Tel Aviv – Pengadilan Israel menjatuhkan vonis penjara tujuh tahun pada seorang warga Prancis yang membantu sindikat penyelundup senjata Palestina. Pria Prancis ini diketahui pernah bekerja pada Konsulat Prancis di Yerusalem.

Dalam persidangan, seperti dilansir Reuters, Selasa (9/4/2019), pria bernama Romain Franck ini mengaku telah menggunakan mobil diplomatik untuk membantu aktivitas penyelundupan senjata-senjata ke Palestina. Franck merupakan mantan pegawai di Konsulat Prancis di Yerusalem.

Dia ditangkap tahun lalu dan didakwa oleh jaksa Israel telah menerima uang sebesar US$ 7.600 (Rp 106 juta) untuk mengangkut barang-barang selundupan antara wilayah Jalur Gaza dan Tepi Barat.

Franck tidak didakwa atas terorisme dalam kasus ini sehingga meloloskannya dari hukuman berat. Selain Franck, ada warga Palestina dari Yerusalem Timur yang juga ditangkap dalam kasus yang sama.

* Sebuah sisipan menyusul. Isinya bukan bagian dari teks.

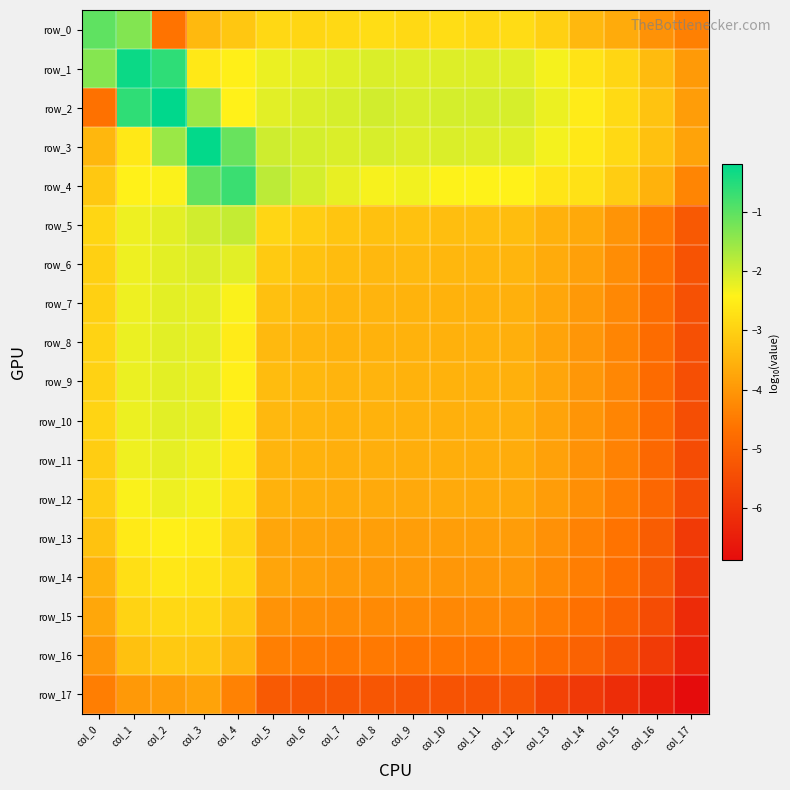

List the series in order of their peak value, lowest first.

row_17, row_16, row_15, row_14, row_13, row_12, row_11, row_7, row_9, row_8, row_10, row_6, row_5, row_0, row_4, row_1, row_3, row_2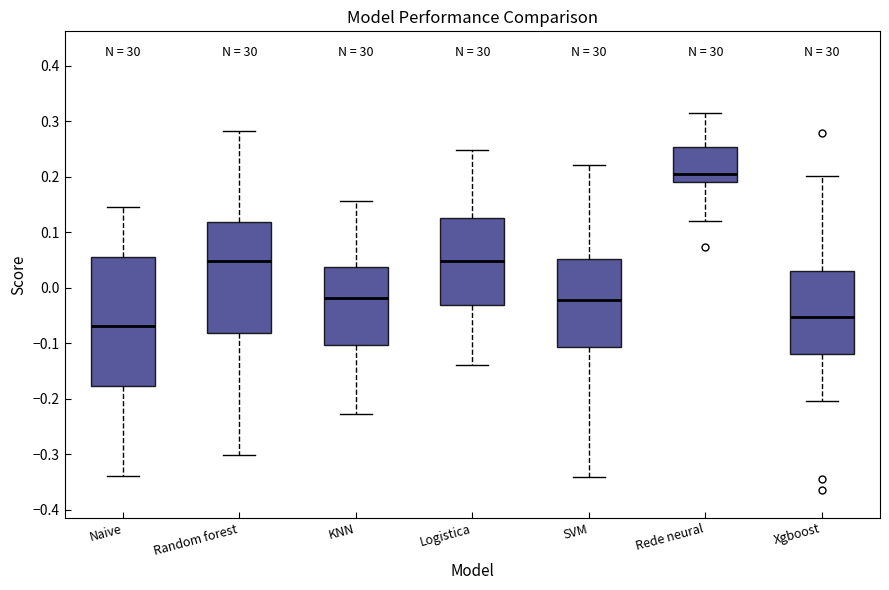

Which box's median line is the lowest?

Naive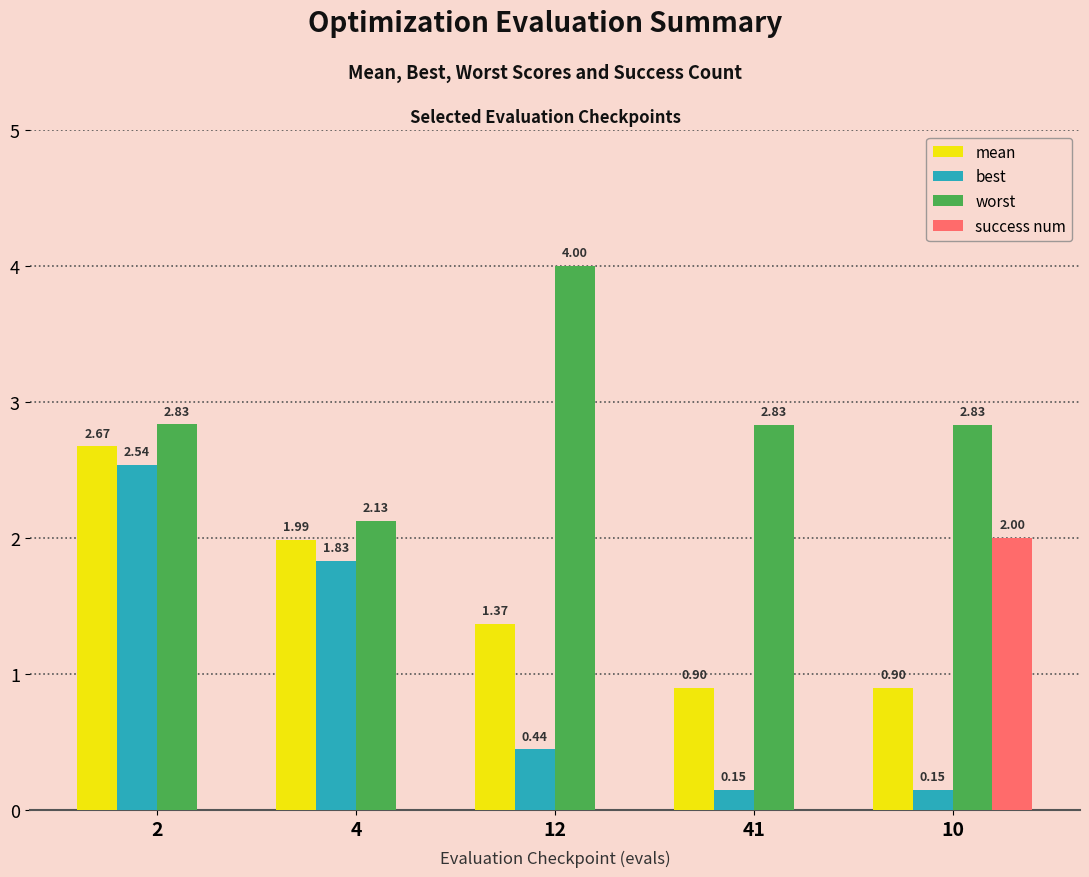

Which series has the widest spread of values?

best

Pengadilan Distrik Beersheba menyatakan Franck yang berusia 23 tahun saat didakwa, akan mendekam di penjara selama tujuh tahun, dikurangi masa hukuman yang telah dijalaninya.

Selain vonis penjara, Franck juga dijatuhi hukuman percobaan 18 bulan dan diperintahkan membayar denda sebesar 30 ribu Shekel atau setara Rp 117 juta.

Kedutaan Besar Prancis menolak mengomentari vonis tersebut.